• **WORK REQUIRED**: Rewrite the text of every entry below as a single numbered list with one line per item, leaving out any blank lines.

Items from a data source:
◇ ◇ ◇ ◇ ◇
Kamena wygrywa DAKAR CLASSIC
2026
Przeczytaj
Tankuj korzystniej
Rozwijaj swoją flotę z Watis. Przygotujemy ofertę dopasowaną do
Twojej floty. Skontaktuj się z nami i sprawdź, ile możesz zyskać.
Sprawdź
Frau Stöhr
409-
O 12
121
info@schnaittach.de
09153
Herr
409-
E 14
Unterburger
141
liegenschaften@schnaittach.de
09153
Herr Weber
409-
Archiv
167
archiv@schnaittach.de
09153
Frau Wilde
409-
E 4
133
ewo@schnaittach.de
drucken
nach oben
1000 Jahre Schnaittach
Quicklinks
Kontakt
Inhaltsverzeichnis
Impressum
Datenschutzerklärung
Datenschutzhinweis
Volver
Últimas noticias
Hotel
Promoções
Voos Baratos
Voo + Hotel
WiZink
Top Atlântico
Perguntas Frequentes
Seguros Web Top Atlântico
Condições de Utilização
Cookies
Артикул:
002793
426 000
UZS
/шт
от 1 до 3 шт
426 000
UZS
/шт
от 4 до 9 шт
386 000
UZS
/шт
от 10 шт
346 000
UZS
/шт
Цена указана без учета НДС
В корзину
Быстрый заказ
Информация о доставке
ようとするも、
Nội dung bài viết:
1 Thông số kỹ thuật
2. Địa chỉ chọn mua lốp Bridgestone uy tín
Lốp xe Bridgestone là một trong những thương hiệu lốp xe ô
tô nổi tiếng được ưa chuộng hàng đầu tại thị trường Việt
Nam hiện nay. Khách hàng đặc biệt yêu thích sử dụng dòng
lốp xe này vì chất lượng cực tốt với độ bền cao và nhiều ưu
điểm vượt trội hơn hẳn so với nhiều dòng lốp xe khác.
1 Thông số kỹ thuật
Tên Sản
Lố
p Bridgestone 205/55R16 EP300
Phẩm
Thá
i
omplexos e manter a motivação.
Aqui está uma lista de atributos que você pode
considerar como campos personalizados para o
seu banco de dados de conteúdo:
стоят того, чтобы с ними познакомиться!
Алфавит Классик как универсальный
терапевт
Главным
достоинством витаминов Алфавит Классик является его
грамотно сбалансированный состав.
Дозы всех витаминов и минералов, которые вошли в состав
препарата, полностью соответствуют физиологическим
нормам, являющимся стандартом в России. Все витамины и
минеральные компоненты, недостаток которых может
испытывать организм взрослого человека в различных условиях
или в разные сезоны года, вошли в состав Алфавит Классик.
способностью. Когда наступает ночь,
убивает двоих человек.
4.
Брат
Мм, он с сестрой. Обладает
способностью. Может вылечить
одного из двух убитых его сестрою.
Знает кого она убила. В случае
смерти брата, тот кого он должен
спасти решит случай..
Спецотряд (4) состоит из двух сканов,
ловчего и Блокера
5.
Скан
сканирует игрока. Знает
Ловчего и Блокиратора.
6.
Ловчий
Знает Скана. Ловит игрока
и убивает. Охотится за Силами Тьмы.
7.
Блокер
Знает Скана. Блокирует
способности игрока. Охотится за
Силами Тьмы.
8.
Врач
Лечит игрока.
◇ ◇ ◇ ◇ ◇
• **COMPLETED EXERCISE**:
1. Kamena wygrywa DAKAR CLASSIC
2. 2026
3. Przeczytaj
4. Tankuj korzystniej
5. Rozwijaj swoją flotę z Watis. Przygotujemy ofertę dopasowaną do
6. Twojej floty. Skontaktuj się z nami i sprawdź, ile możesz zyskać.
7. Sprawdź
8. Frau Stöhr
9. 409-
10. O 12
11. 121
12. info@schnaittach.de
13. 09153
14. Herr
15. 409-
16. E 14
17. Unterburger
18. 141
19. liegenschaften@schnaittach.de
20. 09153
21. Herr Weber
22. 409-
23. Archiv
24. 167
25. archiv@schnaittach.de
26. 09153
27. Frau Wilde
28. 409-
29. E 4
30. 133
31. ewo@schnaittach.de
32. drucken
33. nach oben
34. 1000 Jahre Schnaittach
35. Quicklinks
36. Kontakt
37. Inhaltsverzeichnis
38. Impressum
39. Datenschutzerklärung
40. Datenschutzhinweis
41. Volver
42. Últimas noticias
43. Hotel
44. Promoções
45. Voos Baratos
46. Voo + Hotel
47. WiZink
48. Top Atlântico
49. Perguntas Frequentes
50. Seguros Web Top Atlântico
51. Condições de Utilização
52. Cookies
53. Артикул:
54. 002793
55. 426 000
56. UZS
57. /шт
58. от 1 до 3 шт
59. 426 000
60. UZS
61. /шт
62. от 4 до 9 шт
63. 386 000
64. UZS
65. /шт
66. от 10 шт
67. 346 000
68. UZS
69. /шт
70. Цена указана без учета НДС
71. В корзину
72. Быстрый заказ
73. Информация о доставке
74. ようとするも、
75. Nội dung bài viết:
76. 1 Thông số kỹ thuật
77. 2. Địa chỉ chọn mua lốp Bridgestone uy tín
78. Lốp xe Bridgestone là một trong những thương hiệu lốp xe ô
79. tô nổi tiếng được ưa chuộng hàng đầu tại thị trường Việt
80. Nam hiện nay. Khách hàng đặc biệt yêu thích sử dụng dòng
81. lốp xe này vì chất lượng cực tốt với độ bền cao và nhiều ưu
82. điểm vượt trội hơn hẳn so với nhiều dòng lốp xe khác.
83. 1 Thông số kỹ thuật
84. Tên Sản
85. Lố
86. p Bridgestone 205/55R16 EP300
87. Phẩm
88. Thá
89. i
90. omplexos e manter a motivação.
91. Aqui está uma lista de atributos que você pode
92. considerar como campos personalizados para o
93. seu banco de dados de conteúdo:
94. стоят того, чтобы с ними познакомиться!
95. Алфавит Классик как универсальный
96. терапевт
97. Главным
98. достоинством витаминов Алфавит Классик является его
99. грамотно сбалансированный состав.
100. Дозы всех витаминов и минералов, которые вошли в состав
101. препарата, полностью соответствуют физиологическим
102. нормам, являющимся стандартом в России. Все витамины и
103. минеральные компоненты, недостаток которых может
104. испытывать организм взрослого человека в различных условиях
105. или в разные сезоны года, вошли в состав Алфавит Классик.
106. способностью. Когда наступает ночь,
107. убивает двоих человек.
108. 4.
109. Брат
110. Мм, он с сестрой. Обладает
111. способностью. Может вылечить
112. одного из двух убитых его сестрою.
113. Знает кого она убила. В случае
114. смерти брата, тот кого он должен
115. спасти решит случай..
116. Спецотряд (4) состоит из двух сканов,
117. ловчего и Блокера
118. 5.
119. Скан
120. сканирует игрока. Знает
121. Ловчего и Блокиратора.
122. 6.
123. Ловчий
124. Знает Скана. Ловит игрока
125. и убивает. Охотится за Силами Тьмы.
126. 7.
127. Блокер
128. Знает Скана. Блокирует
129. способности игрока. Охотится за
130. Силами Тьмы.
131. 8.
132. Врач
133. Лечит игрока.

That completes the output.